_YOUR TASK:_
Pull each line containing "Haut" out of the data and copy it.
• • • • • • •
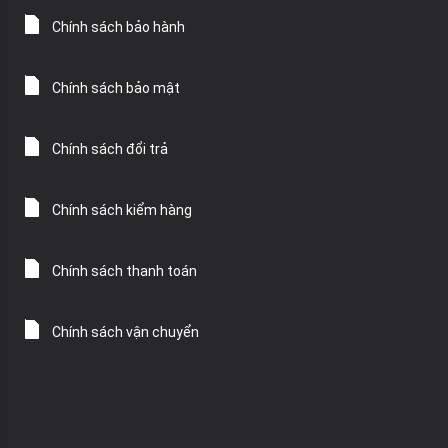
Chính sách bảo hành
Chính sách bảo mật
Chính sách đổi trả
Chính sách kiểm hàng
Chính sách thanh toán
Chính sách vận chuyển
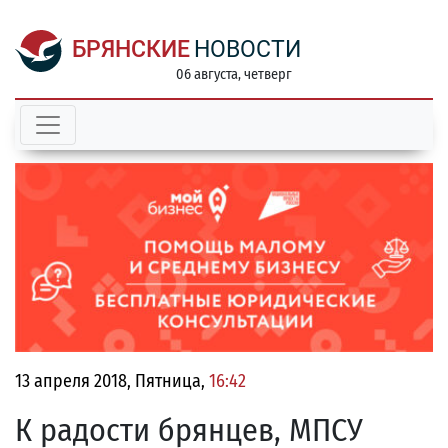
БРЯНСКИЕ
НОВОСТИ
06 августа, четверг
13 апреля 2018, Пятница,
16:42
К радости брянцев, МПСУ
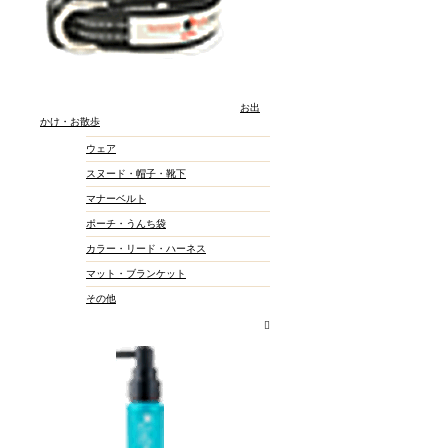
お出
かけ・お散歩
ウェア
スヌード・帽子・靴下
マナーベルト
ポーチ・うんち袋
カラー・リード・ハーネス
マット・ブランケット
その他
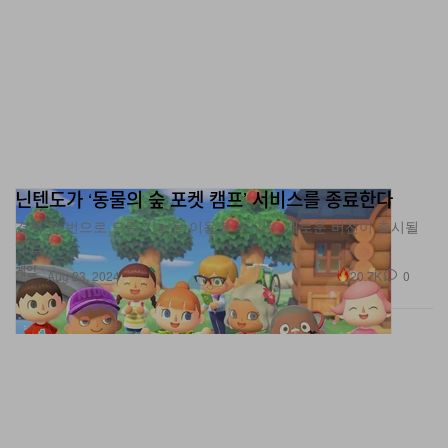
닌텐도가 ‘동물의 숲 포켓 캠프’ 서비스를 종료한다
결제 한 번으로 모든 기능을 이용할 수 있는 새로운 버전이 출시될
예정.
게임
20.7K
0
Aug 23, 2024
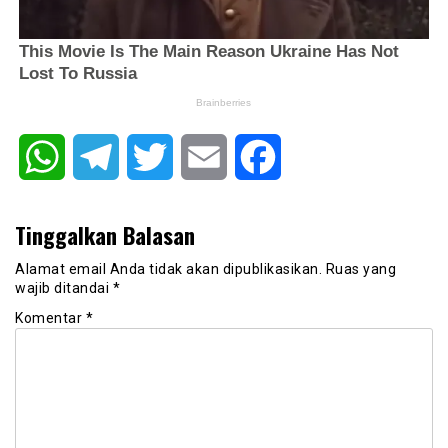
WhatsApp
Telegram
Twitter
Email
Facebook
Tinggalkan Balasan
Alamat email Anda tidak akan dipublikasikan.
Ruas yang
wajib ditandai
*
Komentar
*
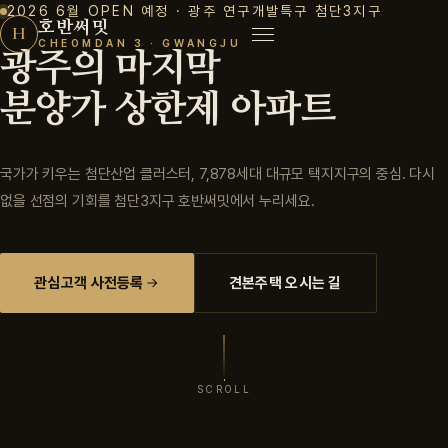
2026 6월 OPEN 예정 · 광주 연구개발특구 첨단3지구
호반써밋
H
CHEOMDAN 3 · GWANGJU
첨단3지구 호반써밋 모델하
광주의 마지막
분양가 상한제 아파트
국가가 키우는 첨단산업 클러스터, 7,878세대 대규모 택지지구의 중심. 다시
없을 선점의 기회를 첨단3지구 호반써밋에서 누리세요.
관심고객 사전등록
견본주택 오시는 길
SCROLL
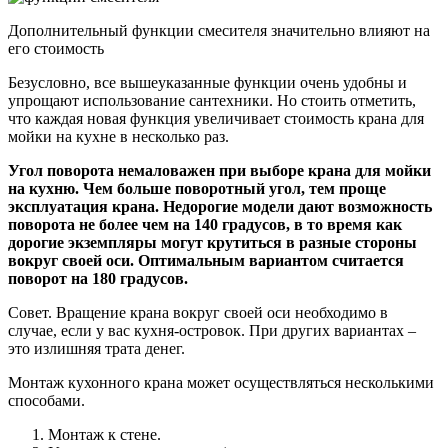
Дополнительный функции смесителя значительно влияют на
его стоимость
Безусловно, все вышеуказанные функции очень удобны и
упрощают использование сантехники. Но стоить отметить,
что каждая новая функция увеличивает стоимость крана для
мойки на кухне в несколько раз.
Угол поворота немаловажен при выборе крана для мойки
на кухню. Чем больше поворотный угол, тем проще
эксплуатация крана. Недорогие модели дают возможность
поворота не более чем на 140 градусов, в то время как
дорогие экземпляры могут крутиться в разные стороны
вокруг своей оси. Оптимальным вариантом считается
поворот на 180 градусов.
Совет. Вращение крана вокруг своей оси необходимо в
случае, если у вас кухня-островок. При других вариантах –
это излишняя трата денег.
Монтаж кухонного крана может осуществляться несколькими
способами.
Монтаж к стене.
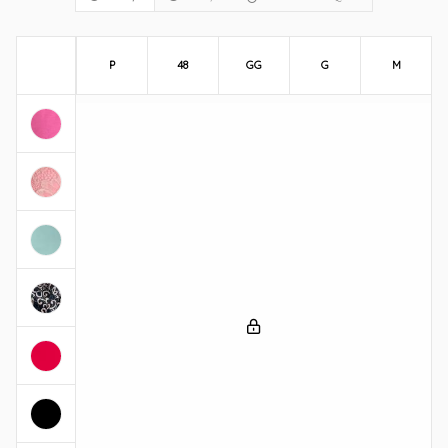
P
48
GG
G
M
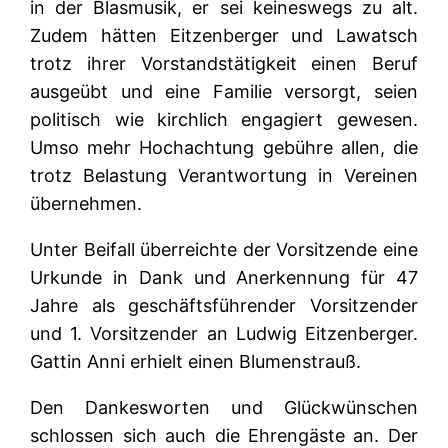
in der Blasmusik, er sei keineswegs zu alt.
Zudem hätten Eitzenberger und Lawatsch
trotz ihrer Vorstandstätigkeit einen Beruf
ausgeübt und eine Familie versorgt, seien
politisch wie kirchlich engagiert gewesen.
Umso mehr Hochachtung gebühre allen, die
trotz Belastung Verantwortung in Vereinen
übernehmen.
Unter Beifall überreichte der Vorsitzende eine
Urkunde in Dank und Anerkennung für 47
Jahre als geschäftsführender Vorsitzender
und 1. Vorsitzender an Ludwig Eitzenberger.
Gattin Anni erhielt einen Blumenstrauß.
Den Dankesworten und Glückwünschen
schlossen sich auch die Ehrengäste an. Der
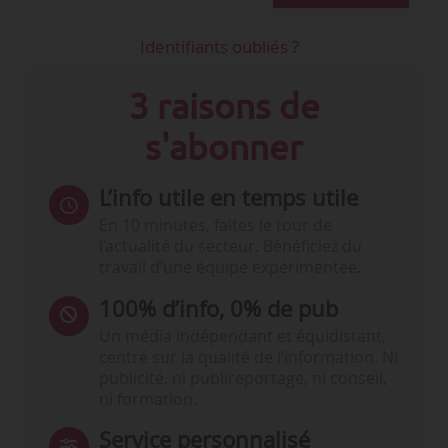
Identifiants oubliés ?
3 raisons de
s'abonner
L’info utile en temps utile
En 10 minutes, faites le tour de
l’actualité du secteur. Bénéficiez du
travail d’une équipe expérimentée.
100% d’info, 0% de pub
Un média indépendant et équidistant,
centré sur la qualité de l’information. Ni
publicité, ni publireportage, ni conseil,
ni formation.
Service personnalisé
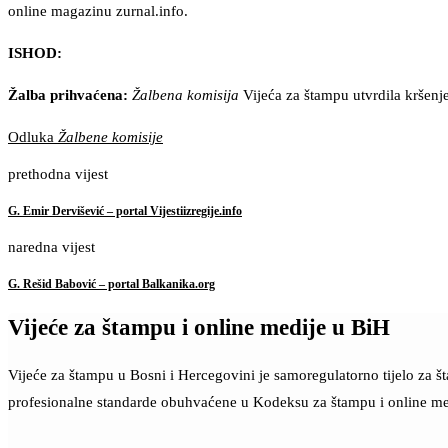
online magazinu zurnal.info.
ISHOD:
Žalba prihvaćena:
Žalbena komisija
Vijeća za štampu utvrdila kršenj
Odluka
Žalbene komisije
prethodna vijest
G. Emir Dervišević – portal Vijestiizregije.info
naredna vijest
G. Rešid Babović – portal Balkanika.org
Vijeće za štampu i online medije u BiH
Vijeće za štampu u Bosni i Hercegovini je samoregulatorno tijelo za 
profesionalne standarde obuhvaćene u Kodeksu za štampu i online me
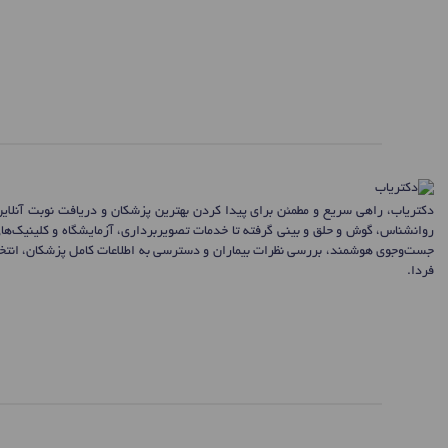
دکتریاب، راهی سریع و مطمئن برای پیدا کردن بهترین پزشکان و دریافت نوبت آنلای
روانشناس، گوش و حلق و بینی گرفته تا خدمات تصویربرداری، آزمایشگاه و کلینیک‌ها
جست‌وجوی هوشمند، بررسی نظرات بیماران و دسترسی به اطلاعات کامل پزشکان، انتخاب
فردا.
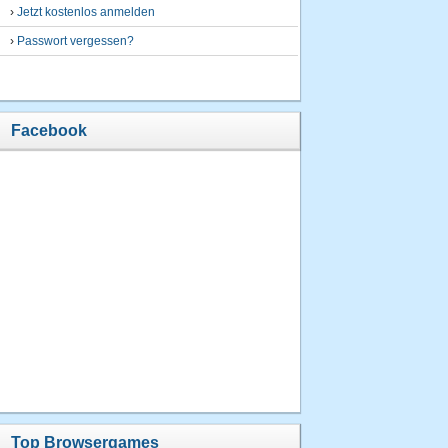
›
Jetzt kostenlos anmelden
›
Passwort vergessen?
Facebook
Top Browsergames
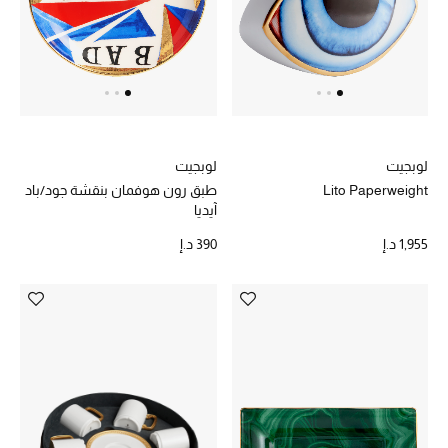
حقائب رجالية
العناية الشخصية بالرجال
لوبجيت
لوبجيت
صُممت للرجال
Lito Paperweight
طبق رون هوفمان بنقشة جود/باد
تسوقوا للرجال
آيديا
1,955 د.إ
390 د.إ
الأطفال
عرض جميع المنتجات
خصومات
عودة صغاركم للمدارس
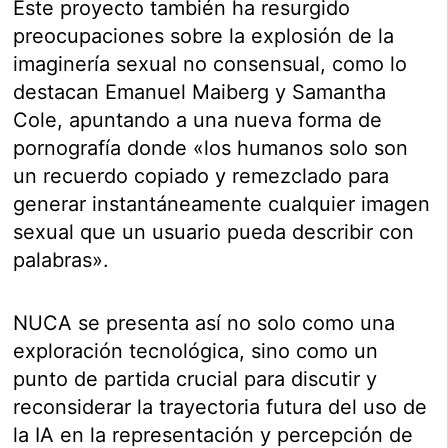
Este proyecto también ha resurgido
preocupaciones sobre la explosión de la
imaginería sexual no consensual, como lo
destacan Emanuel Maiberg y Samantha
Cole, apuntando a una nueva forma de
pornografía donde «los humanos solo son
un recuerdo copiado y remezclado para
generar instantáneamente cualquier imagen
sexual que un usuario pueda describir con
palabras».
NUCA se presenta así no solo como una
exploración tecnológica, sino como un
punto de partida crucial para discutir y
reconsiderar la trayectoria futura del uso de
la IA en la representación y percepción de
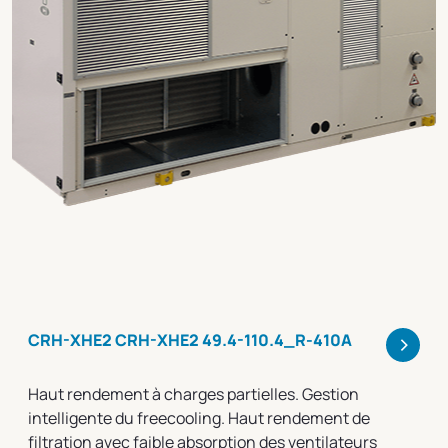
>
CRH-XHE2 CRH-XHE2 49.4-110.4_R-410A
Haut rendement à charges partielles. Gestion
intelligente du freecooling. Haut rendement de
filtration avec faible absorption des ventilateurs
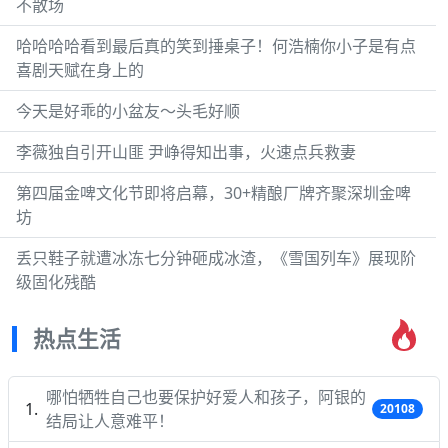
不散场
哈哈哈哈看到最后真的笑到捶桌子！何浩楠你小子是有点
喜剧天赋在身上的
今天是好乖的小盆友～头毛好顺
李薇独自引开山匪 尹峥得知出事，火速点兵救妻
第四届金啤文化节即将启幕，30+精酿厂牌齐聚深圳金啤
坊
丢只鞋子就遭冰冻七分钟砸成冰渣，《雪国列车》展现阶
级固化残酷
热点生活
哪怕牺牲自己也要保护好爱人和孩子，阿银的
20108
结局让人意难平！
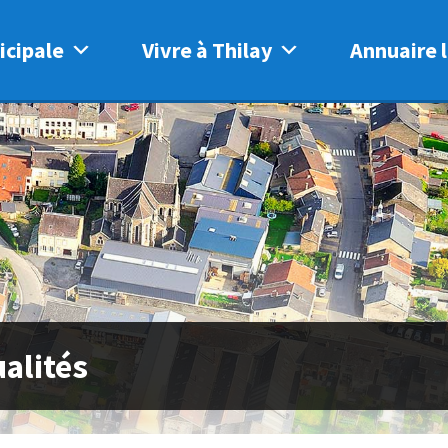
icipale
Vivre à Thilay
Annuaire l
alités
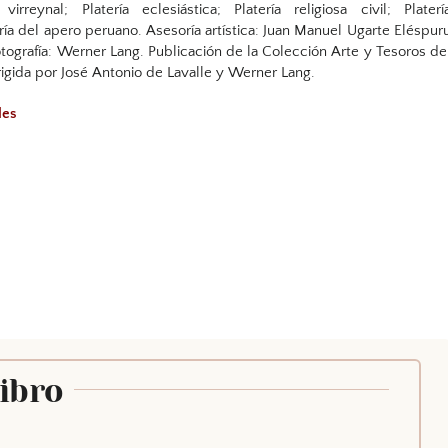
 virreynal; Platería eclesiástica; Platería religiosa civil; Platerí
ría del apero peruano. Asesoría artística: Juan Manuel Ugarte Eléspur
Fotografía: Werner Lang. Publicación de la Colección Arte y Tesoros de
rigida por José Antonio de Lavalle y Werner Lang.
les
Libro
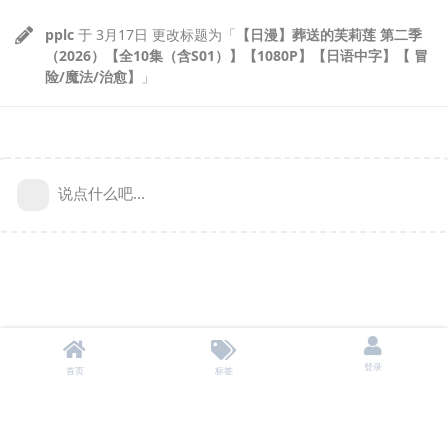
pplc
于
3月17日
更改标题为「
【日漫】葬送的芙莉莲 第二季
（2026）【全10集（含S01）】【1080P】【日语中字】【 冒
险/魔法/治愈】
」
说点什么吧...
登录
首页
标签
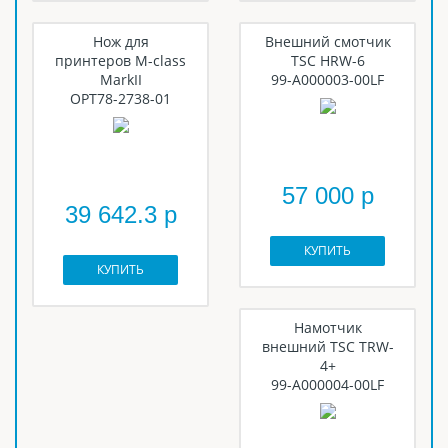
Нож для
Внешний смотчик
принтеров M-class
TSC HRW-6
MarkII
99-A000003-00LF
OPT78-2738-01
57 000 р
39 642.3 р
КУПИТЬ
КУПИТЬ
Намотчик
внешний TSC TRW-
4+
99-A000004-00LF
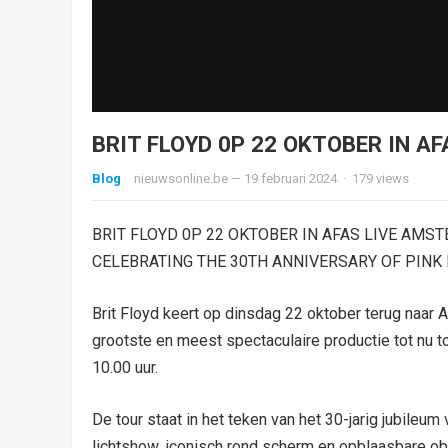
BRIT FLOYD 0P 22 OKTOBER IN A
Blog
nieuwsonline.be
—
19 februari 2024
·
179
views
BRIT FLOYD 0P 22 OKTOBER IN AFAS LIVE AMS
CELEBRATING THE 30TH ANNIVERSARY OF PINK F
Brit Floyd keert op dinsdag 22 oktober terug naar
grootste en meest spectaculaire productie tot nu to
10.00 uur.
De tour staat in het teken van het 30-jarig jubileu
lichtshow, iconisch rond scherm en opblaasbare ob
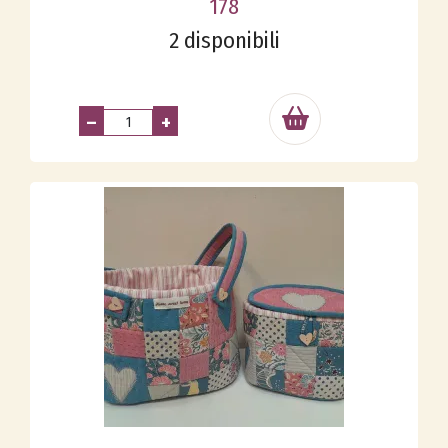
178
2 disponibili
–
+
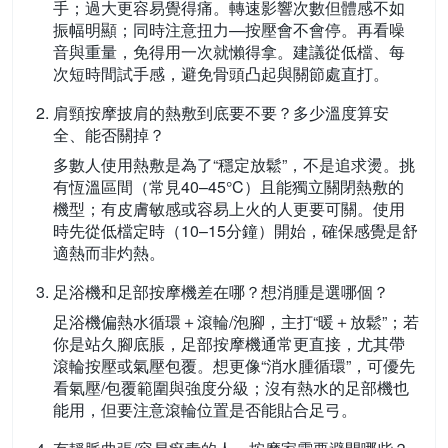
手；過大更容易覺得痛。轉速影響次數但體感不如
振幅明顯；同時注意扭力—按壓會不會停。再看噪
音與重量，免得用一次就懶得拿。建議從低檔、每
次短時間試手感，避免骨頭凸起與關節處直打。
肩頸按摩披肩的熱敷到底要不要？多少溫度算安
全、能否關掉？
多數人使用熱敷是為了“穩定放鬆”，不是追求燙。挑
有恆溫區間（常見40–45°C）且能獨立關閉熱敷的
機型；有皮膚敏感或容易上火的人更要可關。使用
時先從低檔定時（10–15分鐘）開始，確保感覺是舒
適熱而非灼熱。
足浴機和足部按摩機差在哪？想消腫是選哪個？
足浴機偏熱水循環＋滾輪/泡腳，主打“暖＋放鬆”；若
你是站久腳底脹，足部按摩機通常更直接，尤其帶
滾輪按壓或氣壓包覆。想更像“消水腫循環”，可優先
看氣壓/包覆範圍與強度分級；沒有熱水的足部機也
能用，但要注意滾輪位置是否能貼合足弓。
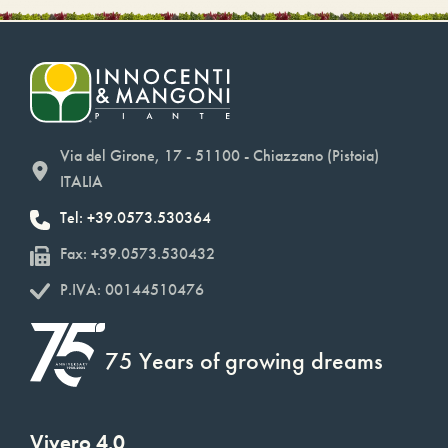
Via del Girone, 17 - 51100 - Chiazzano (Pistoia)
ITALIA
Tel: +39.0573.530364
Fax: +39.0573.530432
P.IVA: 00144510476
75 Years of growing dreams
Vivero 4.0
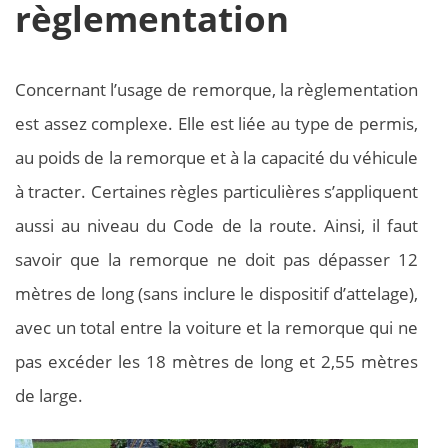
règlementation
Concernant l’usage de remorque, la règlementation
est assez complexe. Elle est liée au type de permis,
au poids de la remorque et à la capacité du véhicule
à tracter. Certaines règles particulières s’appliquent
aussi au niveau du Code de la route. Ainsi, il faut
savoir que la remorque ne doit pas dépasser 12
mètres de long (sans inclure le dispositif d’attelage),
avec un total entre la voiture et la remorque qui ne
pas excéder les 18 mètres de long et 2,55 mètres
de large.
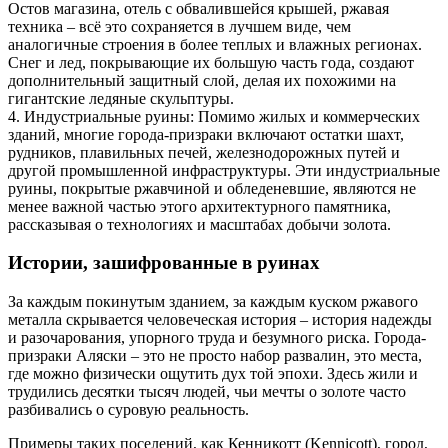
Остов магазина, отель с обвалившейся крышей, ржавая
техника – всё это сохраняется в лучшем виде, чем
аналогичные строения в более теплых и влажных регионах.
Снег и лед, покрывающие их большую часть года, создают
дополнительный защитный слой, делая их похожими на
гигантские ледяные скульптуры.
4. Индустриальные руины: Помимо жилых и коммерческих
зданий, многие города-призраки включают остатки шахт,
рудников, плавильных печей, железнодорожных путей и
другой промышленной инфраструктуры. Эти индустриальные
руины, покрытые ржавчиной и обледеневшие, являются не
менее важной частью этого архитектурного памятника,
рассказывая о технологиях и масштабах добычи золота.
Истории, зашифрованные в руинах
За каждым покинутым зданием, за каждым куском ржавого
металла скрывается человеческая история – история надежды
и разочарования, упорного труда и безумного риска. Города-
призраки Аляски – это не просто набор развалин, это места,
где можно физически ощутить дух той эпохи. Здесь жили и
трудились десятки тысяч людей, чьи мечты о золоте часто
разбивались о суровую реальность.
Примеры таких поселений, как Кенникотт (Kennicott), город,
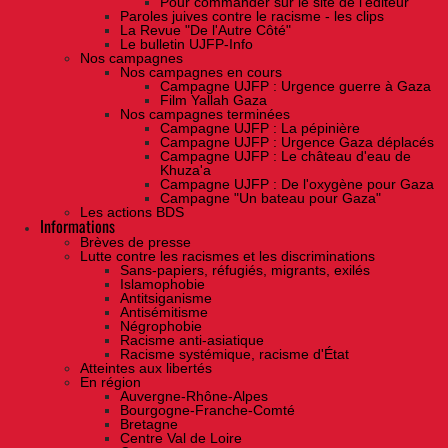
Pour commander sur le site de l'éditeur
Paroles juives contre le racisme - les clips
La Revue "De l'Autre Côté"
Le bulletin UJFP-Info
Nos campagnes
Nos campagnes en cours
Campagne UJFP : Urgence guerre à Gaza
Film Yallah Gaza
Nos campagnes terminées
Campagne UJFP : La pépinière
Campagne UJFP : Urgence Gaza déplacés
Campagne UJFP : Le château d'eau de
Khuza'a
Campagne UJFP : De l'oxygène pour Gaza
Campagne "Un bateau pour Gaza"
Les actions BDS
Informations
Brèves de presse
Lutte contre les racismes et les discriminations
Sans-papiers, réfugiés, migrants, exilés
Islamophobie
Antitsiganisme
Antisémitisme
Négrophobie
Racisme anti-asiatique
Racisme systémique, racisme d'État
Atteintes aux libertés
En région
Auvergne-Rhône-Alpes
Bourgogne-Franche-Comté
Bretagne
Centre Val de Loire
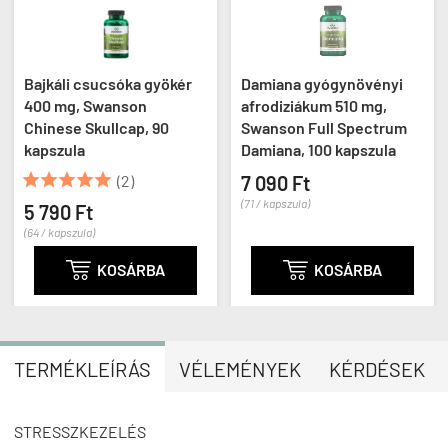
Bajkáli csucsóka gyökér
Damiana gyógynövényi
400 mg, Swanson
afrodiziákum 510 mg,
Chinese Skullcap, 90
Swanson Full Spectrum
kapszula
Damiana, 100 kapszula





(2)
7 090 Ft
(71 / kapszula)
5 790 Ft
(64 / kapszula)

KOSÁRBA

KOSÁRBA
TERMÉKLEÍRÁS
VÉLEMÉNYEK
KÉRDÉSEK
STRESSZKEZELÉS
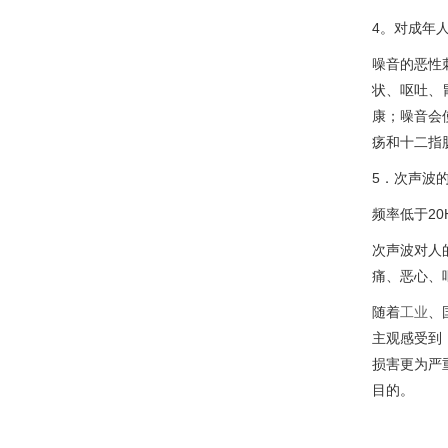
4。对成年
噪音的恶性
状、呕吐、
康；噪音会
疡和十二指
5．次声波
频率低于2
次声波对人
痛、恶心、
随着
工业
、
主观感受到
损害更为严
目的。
• • • • • • •
_SOLUTION TO THIS EXERCISE:_
Haut rendement à charges partielles. Gestion
intelligente du freecooling. Haut rendement de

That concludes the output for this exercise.